RECORDS SHOWN section start
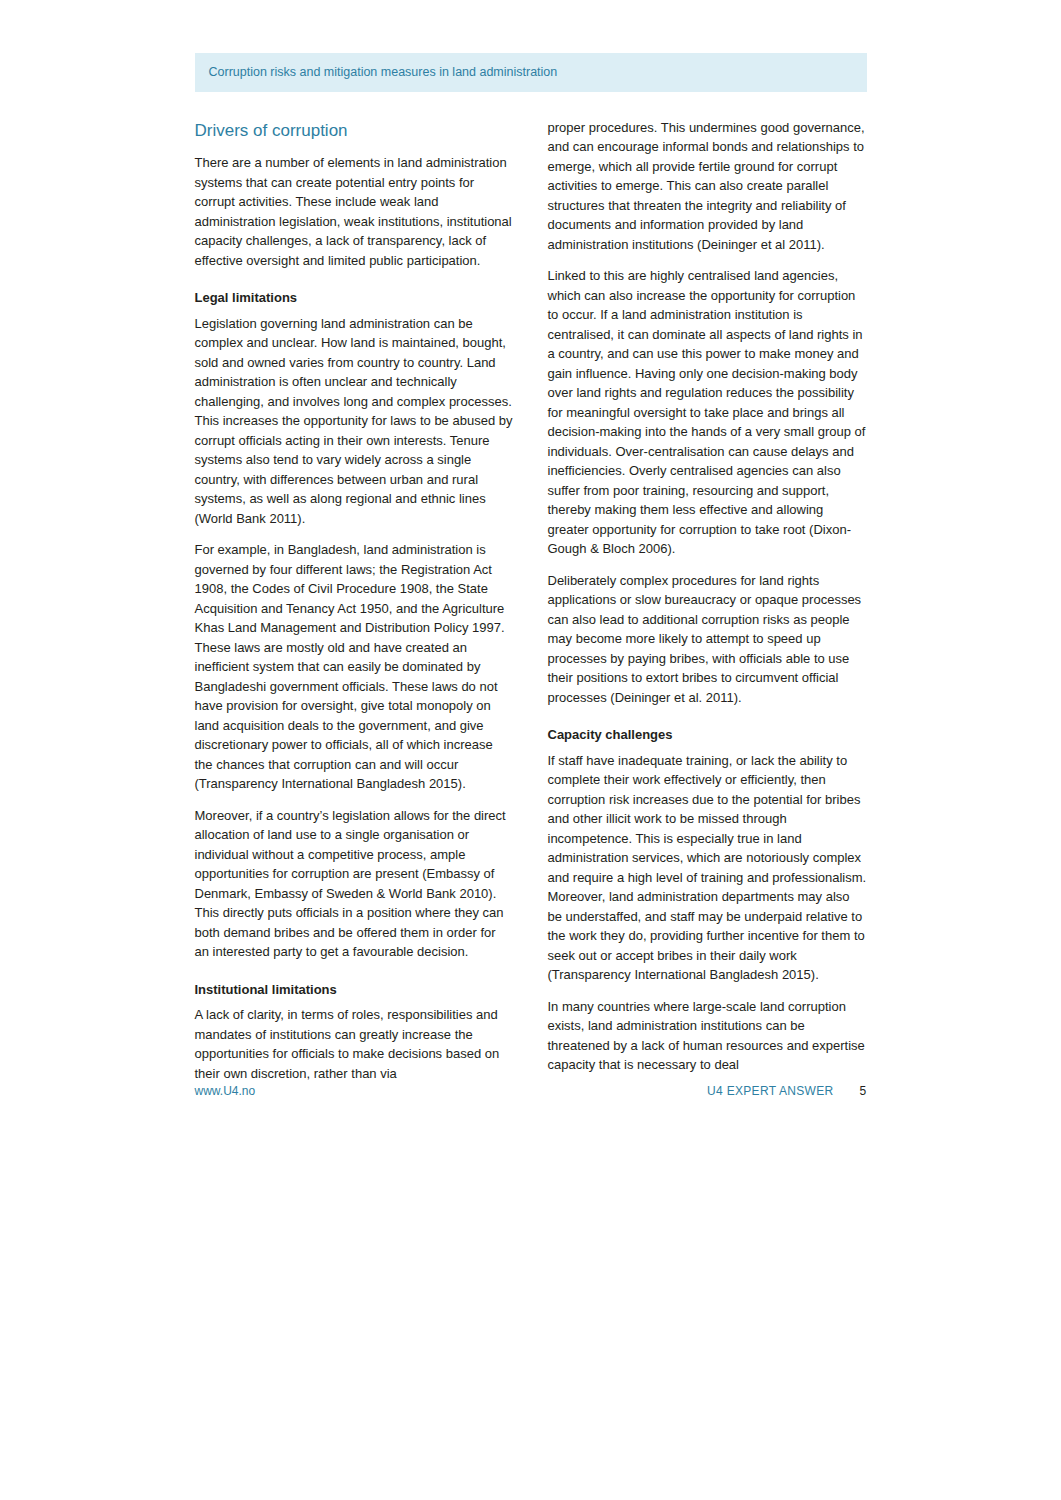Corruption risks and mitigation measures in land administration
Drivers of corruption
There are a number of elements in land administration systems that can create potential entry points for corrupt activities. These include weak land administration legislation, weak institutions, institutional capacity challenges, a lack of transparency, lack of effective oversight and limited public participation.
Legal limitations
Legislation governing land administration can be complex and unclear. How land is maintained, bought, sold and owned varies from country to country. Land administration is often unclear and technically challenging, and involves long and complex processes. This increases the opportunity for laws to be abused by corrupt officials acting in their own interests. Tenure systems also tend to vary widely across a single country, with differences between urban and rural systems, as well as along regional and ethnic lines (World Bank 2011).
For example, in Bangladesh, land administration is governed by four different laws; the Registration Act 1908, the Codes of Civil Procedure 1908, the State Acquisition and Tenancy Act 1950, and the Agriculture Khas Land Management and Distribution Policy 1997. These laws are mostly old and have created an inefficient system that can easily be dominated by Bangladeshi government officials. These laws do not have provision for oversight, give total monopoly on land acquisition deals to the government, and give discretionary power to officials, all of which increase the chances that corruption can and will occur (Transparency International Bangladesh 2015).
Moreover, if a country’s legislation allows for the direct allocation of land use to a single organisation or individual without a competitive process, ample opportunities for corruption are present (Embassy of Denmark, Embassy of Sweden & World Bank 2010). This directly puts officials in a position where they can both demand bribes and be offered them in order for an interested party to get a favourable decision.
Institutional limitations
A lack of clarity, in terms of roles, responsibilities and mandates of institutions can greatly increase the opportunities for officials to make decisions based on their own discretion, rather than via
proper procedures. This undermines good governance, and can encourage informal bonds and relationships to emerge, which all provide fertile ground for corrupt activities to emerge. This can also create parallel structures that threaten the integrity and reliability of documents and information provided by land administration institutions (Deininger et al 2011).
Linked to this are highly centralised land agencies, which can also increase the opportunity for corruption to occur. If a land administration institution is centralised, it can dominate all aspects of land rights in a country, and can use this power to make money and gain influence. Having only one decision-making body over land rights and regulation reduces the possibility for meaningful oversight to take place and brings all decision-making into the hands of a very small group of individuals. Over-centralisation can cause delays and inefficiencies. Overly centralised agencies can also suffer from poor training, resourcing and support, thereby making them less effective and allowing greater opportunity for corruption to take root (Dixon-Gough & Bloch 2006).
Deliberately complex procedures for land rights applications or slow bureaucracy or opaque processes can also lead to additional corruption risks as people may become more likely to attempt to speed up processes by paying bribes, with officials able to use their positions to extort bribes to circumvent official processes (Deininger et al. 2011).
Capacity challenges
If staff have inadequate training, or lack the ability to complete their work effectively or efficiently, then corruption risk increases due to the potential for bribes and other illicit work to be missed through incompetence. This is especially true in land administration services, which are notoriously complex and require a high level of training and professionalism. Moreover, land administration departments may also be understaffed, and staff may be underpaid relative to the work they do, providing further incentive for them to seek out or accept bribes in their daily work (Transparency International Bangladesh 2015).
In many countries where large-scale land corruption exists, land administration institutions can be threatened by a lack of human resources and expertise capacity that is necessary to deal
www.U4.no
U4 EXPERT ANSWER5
RECORDS SHOWN section end
#### WHAT YOU ARE ASKED TO DO:
From the listing, tally every line with the word "single" in it and give only the tally.

#### YOUR RESPONSE:
2